Excerto do texto:

Abril e a UE

Joel Moriano

A adesão de Portugal à outrora CEE foi concebida e implementada como parte integrante do processo contra-revolucionário de recuperação monopolista que contrariou o caminho de justiça e progresso social, de desenvolvimento económico, de soberania e independência nacional, de paz e cooperação, conquistado e iniciado pelo povo português com a Revolução de Abril.

Se a contrariedade dos pressupostos do projecto de integração capitalista que é hoje a UE com os princípios e valores de Abril era, em 1986, altura da adesão de Portugal, já por demais evidente, com o avançar do processo de integração, com o aprofundamento dos seus pilares neoliberal, militarista e federalista, com as sucessivas revisões dos tratados, e com a fuga em frente que hoje se pretende dar nessa integração, essa contradição torna-se ainda mais profunda e incontornável. É precisamente por isso que esses valores foram alvo de uma ofensiva persistente ao longo destes 40 anos.

Ao caminho que era de justiça e progresso social, opôs-se um caminho de ataque aos direitos sociais e laborais e às condições de vida, de concentração de capital e riqueza, de contenção salarial e de desinvestimento, liberalização e privatização de serviços públicos. Muitos destes retrocessos tiveram, também eles, a batuta da UE. Basta lembrar o pacto de agressão imposto pela troika e do ataque que representou aos direitos e aos valores de Abril.

O trilho para o desenvolvimento económico nacional foi barrado com a destruição dos nossos sectores produtivos, com a desindustrialização, com a perda de capacidade produtiva, seja na agricultura, seja no sector das pescas. Com a liberalização e privatização – entrega ao capital estrangeiro – de sectores estratégicos fundamentais para o nosso desenvolvimento económico.

Tarefas a realizar:
• 1. Reproduza fielmente a passagem do texto sobre Abril e a UE, começando em "O trilho para" e prosseguindo até "nosso desenvolvimento económico.".
• 2. Indique, para cada afirmação abaixo, se está de acordo com o texto sobre Abril e a UE, respondendo sim ou não e citando textualmente as palavras que o decidem.
(a) A adesão de Portugal ocorreu em 1986.
(b) A ofensiva contra os valores de Abril prolongou-se ao longo de 20 anos.
(c) A perda de capacidade produtiva é referida tanto na agricultura como nas pescas.
• 3. Segundo o texto sobre Abril e a UE, que pacto basta lembrar como exemplo dos retrocessos conduzidos pela UE?

Dados:
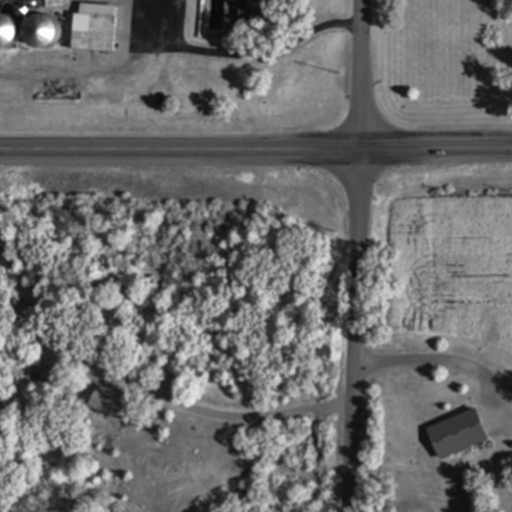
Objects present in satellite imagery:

Respostas:
• 1.
O trilho para o desenvolvimento económico nacional foi barrado com a destruição dos nossos sectores produtivos, com a desindustrialização, com a perda de capacidade produtiva, seja na agricultura, seja no sector das pescas. Com a liberalização e privatização – entrega ao capital estrangeiro – de sectores estratégicos fundamentais para o nosso desenvolvimento económico.

• 2.
(a) Sim: "em 1986, altura da adesão de Portugal".
(b) Não: "ao longo destes 40 anos".
(c) Sim: "com a perda de capacidade produtiva, seja na agricultura, seja no sector das pescas".

• 3. O pacto de agressão imposto pela troika.